Le aziende di ristorazione e le loro attrezzature

Le aziende operative nel settore della ristorazione in Italia sono tra le più apprezzate del mondo, non solo per quanto riguarda l’ambito della cucine, ma anche in quello e vero e proprio della fornitura delle attrezzature per la ristorazione (www.mastrocucine.it). La ristorazione è divisa in vari settori e si contraddistingue – nel nostro paese – per una commistione di stili, che ha conosciuto una fase di rinnovamento e riscoperta dei valori affiancata alla conoscenza di nuovi gusti provenienti da altri paesi. A ciò hanno contribuito sicuramente i flussi migratori degli ultimi 30 anni, che hanno portato nel nostro paese alla nascita di ristoranti tipici di matrice asiatica, sudamericana, magrebina e mediorientale. Lo street-food che è stato pubblicizzato molto in programmi televisivi, ha subito un incremento per quanto riguarda il cibo esotico, ma rimane forte il primato della pizza al taglio, del panino e del tramezzino, classici esempi di street-food all’italiana.

Cucina tradizionale

All’interno della categoria della cucina tradizionale si pongono diverse tipologie di ristoranti, che si differiscono per la cucina che offrono, prima ancora che per gli ambienti dove si ospita il servizio.

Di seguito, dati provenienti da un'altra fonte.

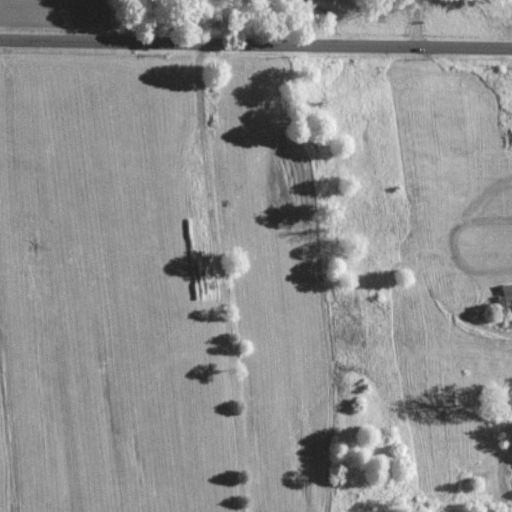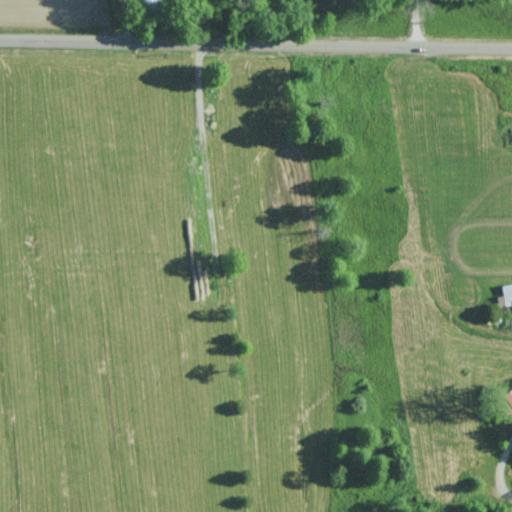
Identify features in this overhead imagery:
building: (149, 3)
road: (415, 24)
road: (255, 46)
road: (499, 468)
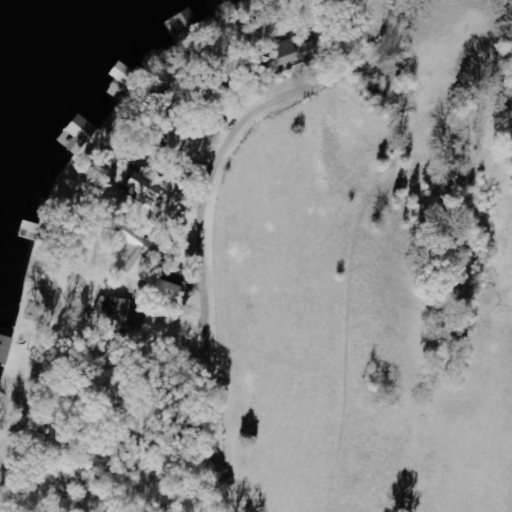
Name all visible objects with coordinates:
road: (336, 101)
building: (165, 289)
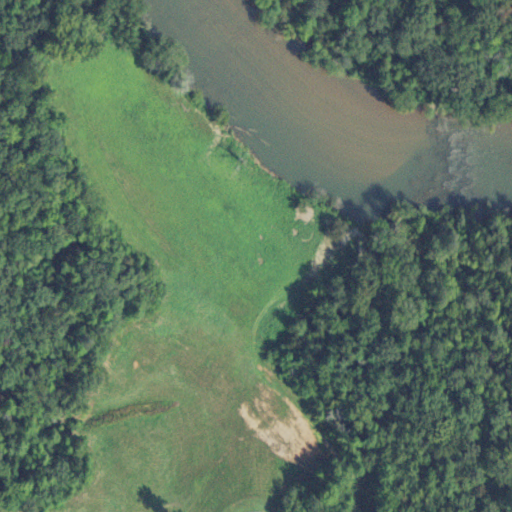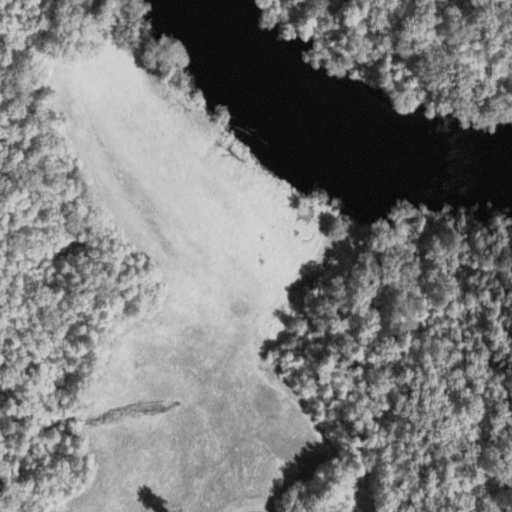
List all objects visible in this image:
river: (337, 116)
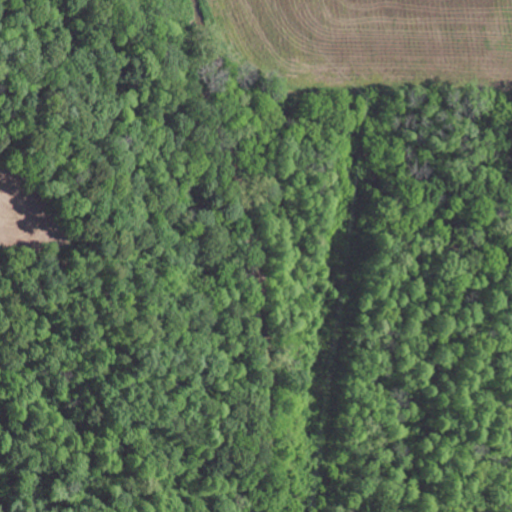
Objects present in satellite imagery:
road: (240, 240)
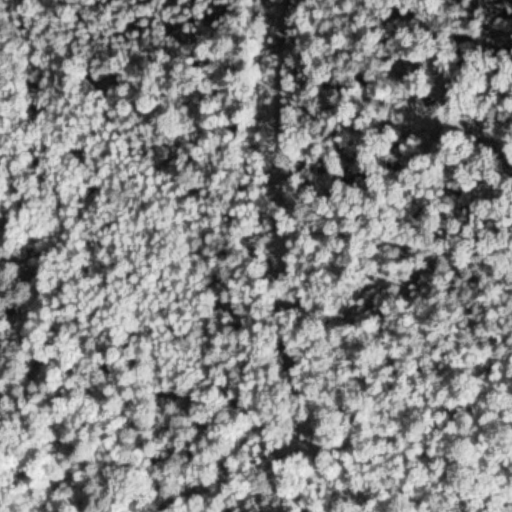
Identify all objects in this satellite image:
road: (506, 50)
building: (422, 105)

La cultura, il gusto, la bravura dei cuochi e dello chef danno all’esercizio una inconfondibile impronta. Lo stesso chef può scegliere di cucinare in più modo, ma spesso l’esperienza lo porta a specializzarsi in un particolare settore, definendo contestualmente anche la sua nicchia di mercato. L’importanza dello chef è fondamentale quindi per dare un indirizzo creativo, commerciale e di marketing al ristorante. In molti oggi cercano un cucina semplice, ma sana. Altri la vogliono ricercata, ma non pesante. C’è infine chi predilige le cucine di altri paesi, buttandosi su ristoranti che preparano il sushi o i vari kebab che sono sorti come funghi in ogni città italiana.

Diversi universi della ristorazione

Gli esempi di cucina che uno chef può decidere di presentare sono, in un ristretto elenco:

  • cucina classica: fonde tradizione e sperimentazione di diversi secoli o decenni e si trova in quasi tutti i ristoranti, uno chef non può fare a mano di conoscerla.
  • nouvelle cuisine: di recente importazione dalla Francia, arriva in Italia negli anni ’80. Nasce dal desiderio di mettere al centro del piatto la genuinità, la non troppa elaborazione del prodotto, con un occhio puntato sul basso consumo di grassi.
  • tradizionale: l’Italia è la patria delle cucine locali, ognuna con una sua particolarità. Molti ristoranti tematici offrono preparazioni tradizionali di un particolare pasto (esempio il pesce), anche i ristoranti etnici sono improntati alla cucina tradizionale dei luoghi di origine, ma spesso adattano i loro piatti al gusto italiano
  • cucina del territorio: si differenzia dalla cucina tradizionali perché non ha vincoli di innovazione, ma introduce nei piatti solo prodotti del territorio, per altro legati alla stagionalità, con risultati sorprendenti
  • cucina vegetariana: contraddistinta dalla rinuncia a cucinare piatti di carne e pesce, si basa sulla contrarietà dei vegetariani di consumare questi prodotti. Il numero è in aumento, ma alcuni si limitano a non mangiare animali macellati e loro sottoprodotti, altri sono più rigorosi e assumono una dieta priva di qualsiasi apporto animale, compreso il miele. Si trova in particolari ristoranti.
  • cucina internazionale: offre un mix di piatti semplici provenienti da principali paesi, ma facili da cucinare, spesso pensati per una clientela lavorativa, d’affari o turisti stranieri.